7.南陽公宏願(2/2)
韓滉嘿嘿兩聲,心念這個韋皋倒是個刺頭。
而高岳接下來的話語,要比韋皋圓潤柔和得多,「聖主播遷奉天時,六軍糧秣難以為繼,叛黨凶焰萬丈,值此板蕩危難時,若無南陽公(韓滉)錢糧轉輸,岳的功勳又從何談起?聖主如今銳意西陲,營田、積粟、講武、修治軍械諸多事,離不得南陽公憂勞,既為時雨,何分東西南北。」
高岳這番話說得是滴水不漏,先是高度肯定了韓滉坐鎮東南時,為朝廷轉輸的莫大功勞,讚美他為」及時雨「,居功自傲什麼的不存在的,大家都是忠臣,只有大小之分,而無立場之別,更何況而今朝廷和韓相的方針是完全一致的(高岳已替皇帝強行一致了,李适有句......不知當不當說),那就是準備自西蕃那裡光復河隴,那麼韓相你只要能給西陲邊事足夠的錢糧,東南這片還不隨便你耍?
「哈哈!」韓滉大笑起來,「我在京口時就了解到,同為新銳,韋郎如酒(個性雄烈),高郎如蜜(能辦事,說話又好聽),今日得見,足慰平生。」
言畢,韓滉左手挽住韋皋,右手牽住高岳,連賈耽和李泌也只能跟在其後,大踏步地向筵席而進。
「真的要和西蕃打仗了?」待到韓滉入席後,有的官員竊竊私語,還不是特別敢相信。
因為在國家的戰和大事方面,有的官員敏感度還不如普通百姓。
韓滉摸著鬍子,言語直切而豪壯,「自然!」
席間頓時驚詫寂靜下來。
接著韓滉以手指天,表情嚴厲,「諸公,今日不戰,明日不戰,國家養軍何用?如今小蕃重兵屯於安西,又和南蠻(南詔)貌合神離,河隴空虛,戰兵加輔兵不過五六萬眾——我唐鳳翔三萬,河朔五萬,涇原三萬
,又有東西川五萬,山南西道二萬,合計十八萬眾,更有數萬神策行營為後拒,坐而空耗國家糧帛以數百萬計,可歷年讓西蕃一擊,胡騎便滿布京畿郊甸,這是恥辱!」
講到「恥辱」這個詞時,韓滉聲音猛然提高,重重拍了下案幾,許多官員被驚得肩膀一顫,「諸公,要知恥!」
聽到這裡,李泌、賈耽、杜黃裳也連連頷首,他們也都是對西蕃的強硬派。
「要是韓滉能將東南的財富集中起來,用來訓練軍隊,組建神策右大營的話,光復河隴是真的有望的。」高岳不由得思量起來。

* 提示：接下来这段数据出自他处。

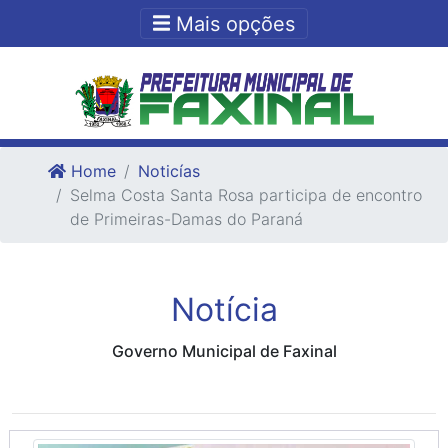
Ir para o conteudo
Ir para o fim do conteudo
Mais opções
Home
Noticías
Selma Costa Santa Rosa participa de encontro
de Primeiras-Damas do Paraná
Notícia
Governo Municipal de Faxinal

他在想,李晟、段秀實、崔寧,再加上自己和韋皋,若再得李泌、賈耽、劉晏的奧援,當可和西蕃有番精彩的較量。
就在高岳思索時,曲廊外傳來陣他有點熟悉的笑聲,「南陽公的宏願,非是個人所想,更是國家之福,我等戮力同心,應將此宏願付諸實行。」
燈影處,走進來位身材矮小,可相貌威嚴的官員。
「竇參!」高岳咋舌起來。
看來這位是有意跟在韓滉後面進來的。
竇參在東都洛陽的御史留台坐了幾年的冷板凳,後來包佶被劫奪物資後,他取代包佶為汴東轉運使,開始攀結韓滉,現在也是扶搖直上。
「喜鵲......」這時,高岳眼神一閃,他清清楚楚看見,竇參的身後,跟著位年輕官員,可不是他的族子竇喜鵲竇申嗎?